* **Problem to work on**
Give again, exactly, every line of the entries below from the one that has "left shoulder: (437, 279)" to the last.

>>>>>

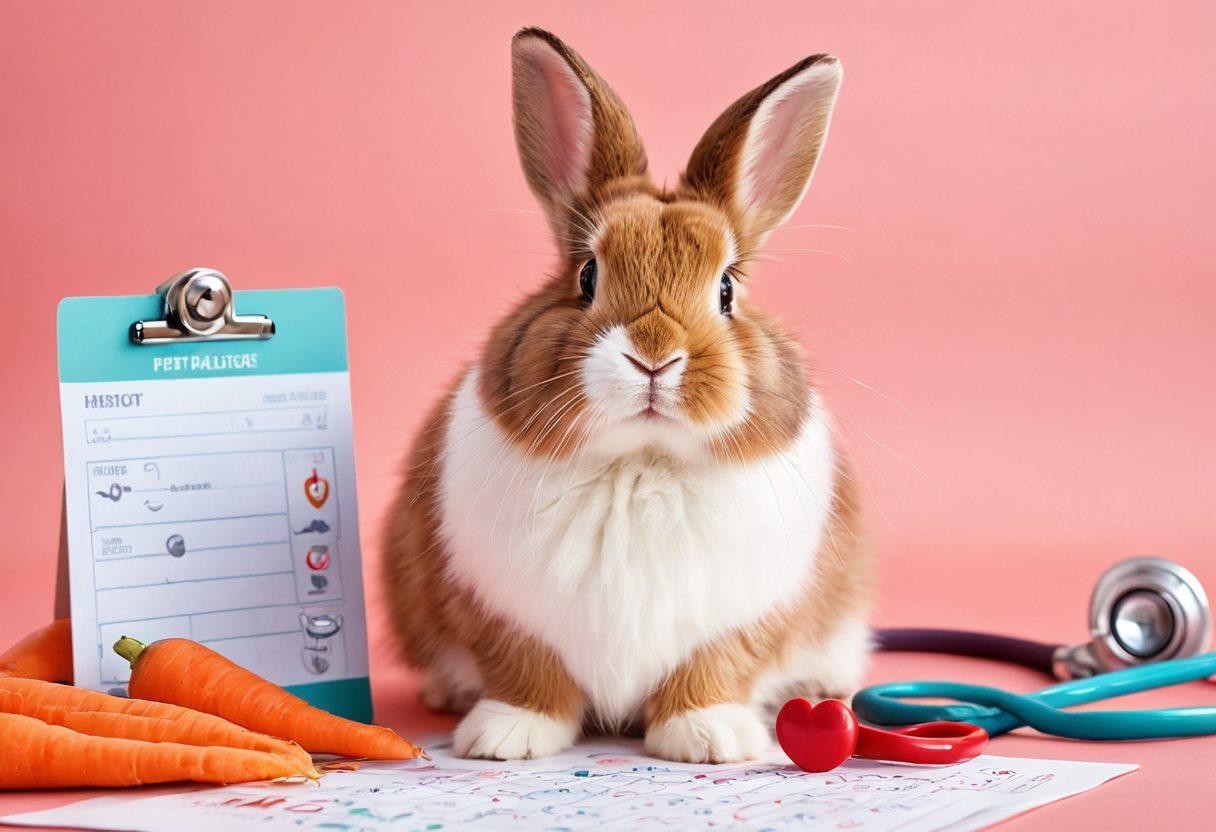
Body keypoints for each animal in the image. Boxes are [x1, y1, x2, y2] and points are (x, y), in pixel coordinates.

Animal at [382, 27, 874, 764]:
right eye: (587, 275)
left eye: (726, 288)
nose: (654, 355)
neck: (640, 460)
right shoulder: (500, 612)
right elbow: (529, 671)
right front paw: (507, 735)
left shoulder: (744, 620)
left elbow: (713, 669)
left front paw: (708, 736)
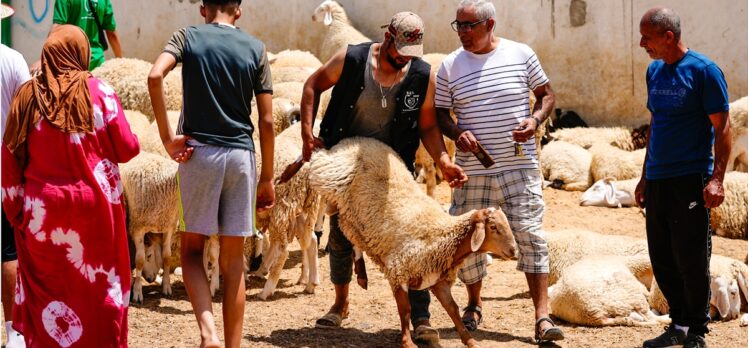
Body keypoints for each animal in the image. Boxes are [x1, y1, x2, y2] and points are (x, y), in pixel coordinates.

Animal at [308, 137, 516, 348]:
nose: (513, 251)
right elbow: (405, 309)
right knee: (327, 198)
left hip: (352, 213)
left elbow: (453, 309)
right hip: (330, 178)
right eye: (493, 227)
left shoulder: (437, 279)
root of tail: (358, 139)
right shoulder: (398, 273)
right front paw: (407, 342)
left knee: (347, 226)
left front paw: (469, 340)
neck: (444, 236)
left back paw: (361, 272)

<<<<<

* **Result**
left shoulder: (437, 279)
root of tail: (358, 139)
right shoulder: (398, 273)
right front paw: (407, 342)
left knee: (347, 226)
left front paw: (469, 340)
neck: (444, 236)
left back paw: (361, 272)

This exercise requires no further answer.